Why Do Stocks Rise on Bad News
Jan 06, 2009
The rise in the Dow in the midst of bad news makes no sense unless you understand the role of the so-called "Plunge Protection Team" established in 1988 by Executive Order under President Reagan. It was established in the wake of the October 1987 market collapse to make sure this never happens again.
For example, in today's news the AOL Financial section ran the headline: Fed Officials Expect Long Economic Rut. It is a report taken from the minutes of the Fed's recent meeting.
So did the Dow fall? No, it rose. The explanation? None, really, other than the markets "shrugged it off." A second AOL news report right under this ran the headline: Stocks Finish Moderately Higher on Fed Minutes. One would almost think that the Fed's minutes showed GOOD NEWS.
A third article was about Alcoa laying off 13,500 people. Certainly, the Dow did not rise on that news. So why did the market rise when it should have plunged? And why does this sort of thing happen so much? Why are the markets not down below 8,000? I have no doubt that it is due to the Plunge Protection Team that is pouring money into the stock market in order to prop them up artificially.
Note the article below, written May 12, 2004. This was three years before the mortgage crisis emerged in the summer of 2007. The article not only gives the Executive Order establishing the PPT, but also warns of the financial bubble that was soon to break.

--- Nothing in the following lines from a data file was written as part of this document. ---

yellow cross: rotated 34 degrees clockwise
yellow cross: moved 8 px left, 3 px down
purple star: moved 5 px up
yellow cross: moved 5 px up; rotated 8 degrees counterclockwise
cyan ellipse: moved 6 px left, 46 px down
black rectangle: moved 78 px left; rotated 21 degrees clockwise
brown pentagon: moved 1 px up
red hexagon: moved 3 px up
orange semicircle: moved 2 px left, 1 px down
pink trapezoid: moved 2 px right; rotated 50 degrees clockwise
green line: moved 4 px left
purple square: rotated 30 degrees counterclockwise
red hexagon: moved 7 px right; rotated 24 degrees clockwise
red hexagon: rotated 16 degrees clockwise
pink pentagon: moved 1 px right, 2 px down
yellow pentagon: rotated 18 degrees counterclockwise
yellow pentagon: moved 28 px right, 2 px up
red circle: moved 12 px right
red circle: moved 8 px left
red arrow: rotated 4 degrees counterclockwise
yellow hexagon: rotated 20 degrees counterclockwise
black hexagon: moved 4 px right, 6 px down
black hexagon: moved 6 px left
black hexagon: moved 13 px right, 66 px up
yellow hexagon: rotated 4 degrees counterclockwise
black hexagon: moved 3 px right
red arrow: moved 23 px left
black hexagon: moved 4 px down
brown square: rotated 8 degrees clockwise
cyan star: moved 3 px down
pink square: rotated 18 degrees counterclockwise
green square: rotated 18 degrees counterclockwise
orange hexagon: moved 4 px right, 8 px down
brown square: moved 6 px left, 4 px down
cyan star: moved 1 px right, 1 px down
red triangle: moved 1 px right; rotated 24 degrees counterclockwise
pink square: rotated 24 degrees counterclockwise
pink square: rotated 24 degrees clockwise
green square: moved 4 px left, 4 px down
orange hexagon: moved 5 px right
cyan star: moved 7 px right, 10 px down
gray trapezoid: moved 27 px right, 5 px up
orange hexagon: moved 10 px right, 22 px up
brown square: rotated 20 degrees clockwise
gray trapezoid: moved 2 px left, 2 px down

When financial markets are manipulated by government action, stock traders only have to know what the government is going to do in order to have a successful trading strategy. It has less and less to do with the fundamentals of the economy or what you know about finance. It is becoming more and more of a political game that is being played with our money.
This game cannot last forever, simply because it is artificial by nature. It is an economic drug, which treats symptoms but does not cure the underlying disease. But we will always suffer from side effects.